Mary Hickey, senior director of communications for AAUW, confirmed these statistics.
“The pay gap affects women at every stage of their career: From when they graduate from college and throughout their career into retirement,” she explained. “The fact that women also face a pink tax makes this even more challenging.”
Charnow believes that these two difficulties are linked.
“I think the whole idea of ‘women are different and women either can’t work on the same level or can’t use the same level’ are part of a whole way of thinking about women,” she explained. “It’s a whole construction of what woman is, how woman behaves, what woman needs and how woman integrates or fits into our social world.”
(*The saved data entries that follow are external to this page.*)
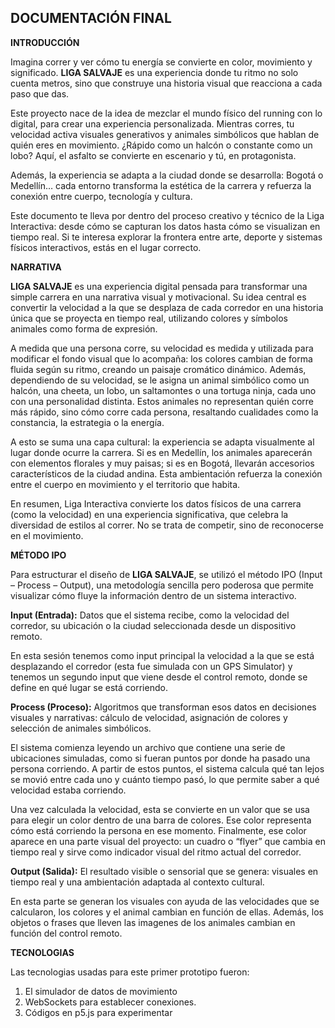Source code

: DOCUMENTACIÓN FINAL
-

**INTRODUCCIÓN**

Imagina correr y ver cómo tu energía se convierte en color, movimiento y significado.
**LIGA SALVAJE** es una experiencia donde tu ritmo no solo cuenta metros, sino que construye una historia visual que reacciona a cada paso que das.

Este proyecto nace de la idea de mezclar el mundo físico del running con lo digital, para crear una experiencia personalizada. Mientras corres, tu velocidad activa visuales generativos y animales simbólicos que hablan de quién eres en movimiento. ¿Rápido como un halcón o constante como un lobo? Aquí, el asfalto se convierte en escenario y tú, en protagonista.

Además, la experiencia se adapta a la ciudad donde se desarrolla: Bogotá o Medellín… cada entorno transforma la estética de la carrera y refuerza la conexión entre cuerpo, tecnología y cultura.

Este documento te lleva por dentro del proceso creativo y técnico de la Liga Interactiva: desde cómo se capturan los datos hasta cómo se visualizan en tiempo real. Si te interesa explorar la frontera entre arte, deporte y sistemas físicos interactivos, estás en el lugar correcto.

**NARRATIVA**

**LIGA SALVAJE** es una experiencia digital pensada para transformar una simple carrera en una narrativa visual y motivacional. Su idea central es convertir la velocidad a la que se desplaza de cada corredor en una historia única que se proyecta en tiempo real, utilizando colores y símbolos animales como forma de expresión.

A medida que una persona corre, su velocidad es medida y utilizada para modificar el fondo visual que lo acompaña: los colores cambian de forma fluida según su ritmo, creando un paisaje cromático dinámico. Además, dependiendo de su velocidad, se le asigna un animal simbólico como un halcón, una cheeta, un lobo, un saltamontes o una tortuga ninja, cada uno con una personalidad distinta. Estos animales no representan quién corre más rápido, sino cómo corre cada persona, resaltando cualidades como la constancia, la estrategia o la energía.

A esto se suma una capa cultural: la experiencia se adapta visualmente al lugar donde ocurre la carrera. Si es en Medellín, los animales aparecerán con elementos florales y muy paisas; si es en Bogotá, llevarán accesorios característicos de la ciudad andina. Esta ambientación refuerza la conexión entre el cuerpo en movimiento y el territorio que habita.

En resumen, Liga Interactiva convierte los datos físicos de una carrera (como la velocidad) en una experiencia significativa, que celebra la diversidad de estilos al correr. No se trata de competir, sino de reconocerse en el movimiento.

**MÉTODO IPO**

Para estructurar el diseño de **LIGA SALVAJE**, se utilizó el método IPO (Input – Process – Output), una metodología sencilla pero poderosa que permite visualizar cómo fluye la información dentro de un sistema interactivo.

**Input (Entrada):** Datos que el sistema recibe, como la velocidad del corredor, su ubicación o la ciudad seleccionada desde un dispositivo remoto.

En esta sesión tenemos como input principal la velocidad a la que se está desplazando el corredor (esta fue simulada con un GPS Simulator) y tenemos un segundo input que viene desde el control remoto, donde se define en qué lugar se está corriendo. 

**Process (Proceso):** Algoritmos que transforman esos datos en decisiones visuales y narrativas: cálculo de velocidad, asignación de colores y selección de animales simbólicos.

El sistema comienza leyendo un archivo que contiene una serie de ubicaciones simuladas, como si fueran puntos por donde ha pasado una persona corriendo. A partir de estos puntos, el sistema calcula qué tan lejos se movió entre cada uno y cuánto tiempo pasó, lo que permite saber a qué velocidad estaba corriendo.

Una vez calculada la velocidad, esta se convierte en un valor que se usa para elegir un color dentro de una barra de colores. Ese color representa cómo está corriendo la persona en ese momento. Finalmente, ese color aparece en una parte visual del proyecto: un cuadro o “flyer” que cambia en tiempo real y sirve como indicador visual del ritmo actual del corredor.


**Output (Salida):** El resultado visible o sensorial que se genera: visuales en tiempo real y una ambientación adaptada al contexto cultural.

En esta parte se generan los visuales con ayuda de las velocidades que se calcularon, los colores y el animal cambian en función de ellas. Además, los objetos o frases que lleven las imagenes de los animales cambian en función del control remoto. 

**TECNOLOGIAS**

Las tecnologias usadas para este primer prototipo fueron:
1. El simulador de datos de movimiento
2. WebSockets para establecer conexiones.
3. Códigos en p5.js para experimentar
When it comes to finances, it would seem that women have a lot of obstacles standing in their way of success. However, there may be mixed feeling towards whether legislation is the best course of action.
For O’Beirne, it is all about choice. She argues that the consumer’s free will makes all the difference. While woman have the opportunity to make the “smart” choice, they still may make the decision that they are most comfortable with.
This is a perspective with which Charnow agrees.
“I think we just have to get smart and not buy it. Boycotts have been effective,” said Charnow. “We can vote with our feet. We can buy what we want and consumer consciousness is really important…Collective action is effective.”
While Cone does agree that consumer choice is an important aspect to solving the issue of the pink tax, he noted that legislation against pricing based on gender alone has been effective in certain areas of the United States such as New York City, California, and Miami Day County.
Action on the part of the people is important, but where and how one chooses to spend their money is not the only solution to solving the issue of the pink tax.
“I think it’s more about grassroots education and people objecting to it,” said Cone. “Letting the companies know, whether it’s pink or its blue, if it looks the same and acts the same and does the same thing, I’m going to buy the cheaper one regardless of what color it is.”